> Exercises
1. Could you set down, word for word, everything in the news article on Zardari's rally from "Zardari was addressing" down to "graveyard of Bhuttos."?
2. Answer these questions from the news article on Zardari's rally:
(a) Which of Benazir Bhutto's death anniversaries was being marked?
(b) Where had Zardari been under treatment before this appearance?
(c) Toward whom did Zardari direct the question about why Benazir Bhutto's assassins had not been arrested?
3. Can you continue the news article on Zardari's rally from where it stops?

Passage Start Marker

Prime Minister Yousuf Raza Gilani pays his respects at the grave of Benazir Bhutto on her death anniversary. Image Credit: AFP

Karachi: Pakistani President Asif Ali Zardari yesterday pledged to fight for democracy despite many challenges and threats to the democratic government in the country.

Zardari was addressing a rally outside the mausoleum of his slain wife Benazir Bhutto on her fourth death anniversary at Garhi Khuda Bakhsh, the ancestral graveyard of Bhuttos.

"Whenever we would get into fight, our style would be democratic and we would fight for democracy," Zardari rhetorically told a large crowd in a field in front of the mausoleum.

This was Zardari's first public appearance after he fell ill and remained under treatment in Dubai amid rumours that he might not come back home.

"But this fight would be within constitutional limits," he said.

The president philosophically narrated his vision about the political situation in the country, that suggested that anti-democratic forces want to declare democracy as a failed system.

Important cases

"It is a theatre to me. It has tried to install tailor-made democracy and there comes a voice of a dictator that the democracy has failed to deliver," Zardari said.

Zardari said that he has been asked why the assassins of Benazir Bhutto had not been arrested so far. He said he directed the question towards the Chief Justice of Pakistan as to why he was not taking up other important cases.

Passage End Marker
Dataset excerpts Start Marker

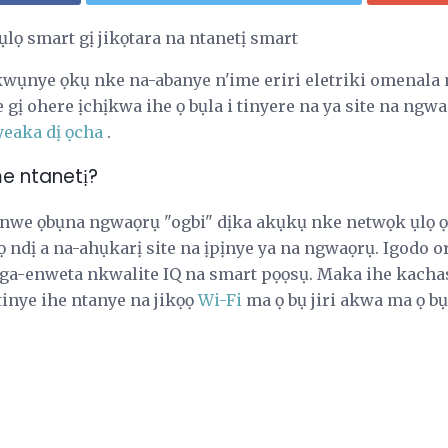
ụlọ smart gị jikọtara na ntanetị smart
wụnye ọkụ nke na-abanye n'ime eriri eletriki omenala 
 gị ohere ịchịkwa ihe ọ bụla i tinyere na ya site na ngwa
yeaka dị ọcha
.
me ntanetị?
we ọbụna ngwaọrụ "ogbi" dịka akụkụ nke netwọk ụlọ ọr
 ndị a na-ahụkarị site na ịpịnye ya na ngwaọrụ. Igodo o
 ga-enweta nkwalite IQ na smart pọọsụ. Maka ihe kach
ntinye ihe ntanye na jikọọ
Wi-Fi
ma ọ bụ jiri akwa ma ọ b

Dataset excerpts End Marker

> Expected results
1.
Zardari was addressing a rally outside the mausoleum of his slain wife Benazir Bhutto on her fourth death anniversary at Garhi Khuda Bakhsh, the ancestral graveyard of Bhuttos.

2.
(a) Her fourth death anniversary.
(b) In Dubai.
(c) The Chief Justice of Pakistan.

3.
"I ask Chief Justice Ifitkhar Chaudhry as to why he can't see the [other] pending case of Zulifqar Ali Bhutto," he said referring to a case filed by the people to challenge a 1979 verdict, which hanged Bhutto.

"And when the time comes, we would face you directly," he told the Supreme Court, which is hearing a case against "memogate" that accuses Zardari and former Pakistani ambassador to Washington of prompting Americans to tame the Pakistani military.

He trained guns on the military establishment in a rhetorical way. "Asfa [his daughter] would raise the flag from where it fell in Pindi," he dramatically narrated the killing of Benazir Bhutto in Rawalpindi, the city that houses military headquarters.

"And she would ask that you gave assurance of protecting my mother here," Zardari added.

Political analysts believe that the current government has become weaker and is not able to tackle the challenges.

"They have been weakened and the gulf is getting more wide, I am afraid," said Aesha Siddiqa, a leading political and defence analyst, referring to the conflicting stances of the political government against the military.

"Once they threaten the army the next day they just back off," said Siddiqa, who foresees an early end of the government, whether constitutionally or otherwise.

Zardari also criticised media for being partial against his government in favouring cricketer-turned-politician Imran Khan, who at a rally declared Zardari as "sick".

"Someone taunted me that I am medically out, I ask him ‘if you did not get your muscle pulled, so was mine'," he said.

Without naming it, Zardari addressed the US, a close ally of Pakistan in war on terror, warning he would not take dictates about Pakistan's decisions of joining any war or in trade.